A healthy marriage starts with humility. As long as two people understand they do not know everything, they can learn anything. However, when pride enters the marriage relationship, it begins to divide the couple. By recognizing our inability, we are far more likely to create a climate for love to grow.
I have realised that I have no ability to make my marriage work – it is only by God’s grace. I am selfish, anxious, and completely fallen. But, I can approach my husband and ask his forgiveness in all the areas I fall short daily. And I can come to God – at any time – to ask His forgiveness, to ask Him to cleanse my heart, and to help me to grow and change.
I would not grow as an individual if I was filled with pride – pride would prevent me from approaching my husband when I needed to. Pride would stop me from asking him to forgive me. Pride would stop me from risking myself in my marriage – pride would say it’s okay, he should approach me.
You can gain so much from humility.
The trick is to stay humble once you get what you want – forgiveness, a second chance, a change.
Then you should be even more humble, because you have received what was needed, what you needed, it is easy then to become arrogant.

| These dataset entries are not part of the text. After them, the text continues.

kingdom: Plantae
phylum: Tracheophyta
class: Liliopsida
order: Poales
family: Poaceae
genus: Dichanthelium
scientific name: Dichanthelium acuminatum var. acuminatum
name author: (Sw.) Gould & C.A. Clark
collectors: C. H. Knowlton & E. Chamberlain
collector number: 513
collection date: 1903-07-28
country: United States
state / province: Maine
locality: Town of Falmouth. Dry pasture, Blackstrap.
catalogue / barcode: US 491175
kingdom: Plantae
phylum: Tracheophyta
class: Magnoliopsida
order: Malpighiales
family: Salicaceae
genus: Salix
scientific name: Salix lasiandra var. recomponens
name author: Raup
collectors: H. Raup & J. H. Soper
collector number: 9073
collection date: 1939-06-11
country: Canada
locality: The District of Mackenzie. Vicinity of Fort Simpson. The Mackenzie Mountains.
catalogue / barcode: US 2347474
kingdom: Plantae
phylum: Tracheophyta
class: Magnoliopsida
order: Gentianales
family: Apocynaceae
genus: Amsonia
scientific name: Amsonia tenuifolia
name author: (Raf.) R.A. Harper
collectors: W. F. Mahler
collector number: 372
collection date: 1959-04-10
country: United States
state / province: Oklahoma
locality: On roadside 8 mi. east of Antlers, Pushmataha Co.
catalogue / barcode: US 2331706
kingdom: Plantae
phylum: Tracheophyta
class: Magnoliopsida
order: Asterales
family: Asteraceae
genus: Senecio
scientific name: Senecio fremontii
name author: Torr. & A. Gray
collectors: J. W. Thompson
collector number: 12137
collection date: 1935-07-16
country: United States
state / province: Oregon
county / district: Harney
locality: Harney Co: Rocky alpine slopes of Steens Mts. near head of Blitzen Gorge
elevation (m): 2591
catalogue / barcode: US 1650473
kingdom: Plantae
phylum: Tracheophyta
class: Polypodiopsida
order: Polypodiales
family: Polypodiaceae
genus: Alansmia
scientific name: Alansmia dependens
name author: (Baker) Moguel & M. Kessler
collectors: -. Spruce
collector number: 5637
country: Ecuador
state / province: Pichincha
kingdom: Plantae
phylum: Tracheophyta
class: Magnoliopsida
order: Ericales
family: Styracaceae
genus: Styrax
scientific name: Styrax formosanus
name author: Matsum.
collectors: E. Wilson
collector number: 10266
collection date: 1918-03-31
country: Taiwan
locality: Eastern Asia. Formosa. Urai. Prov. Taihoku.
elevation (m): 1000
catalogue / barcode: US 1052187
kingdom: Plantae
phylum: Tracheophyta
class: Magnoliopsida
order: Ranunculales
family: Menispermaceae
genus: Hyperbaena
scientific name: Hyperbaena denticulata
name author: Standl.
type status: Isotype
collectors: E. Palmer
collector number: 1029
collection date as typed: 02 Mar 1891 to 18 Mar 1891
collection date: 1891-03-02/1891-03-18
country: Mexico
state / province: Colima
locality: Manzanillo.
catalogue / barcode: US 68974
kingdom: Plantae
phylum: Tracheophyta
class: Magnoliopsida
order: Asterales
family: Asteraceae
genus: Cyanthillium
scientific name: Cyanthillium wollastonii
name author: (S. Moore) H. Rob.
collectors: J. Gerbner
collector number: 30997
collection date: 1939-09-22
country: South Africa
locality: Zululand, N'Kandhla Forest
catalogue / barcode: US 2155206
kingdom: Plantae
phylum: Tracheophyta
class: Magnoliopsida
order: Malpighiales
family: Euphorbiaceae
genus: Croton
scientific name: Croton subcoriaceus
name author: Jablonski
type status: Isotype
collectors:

But, that is probably when you need more humility – this God, who gave His son, who created the world, as honoured your request for growth and forgiveness, He has seen you and He has loved you.
This man, to whom you are married, as forgiven you and heard you, has agreed to move forward with you.
It is indeed an honour and a humbling experience to be seen and forgiven, and to be loved.
And it only through God’s grace and love and guidance that we ever have any hope of true growth and intimacy in marriage.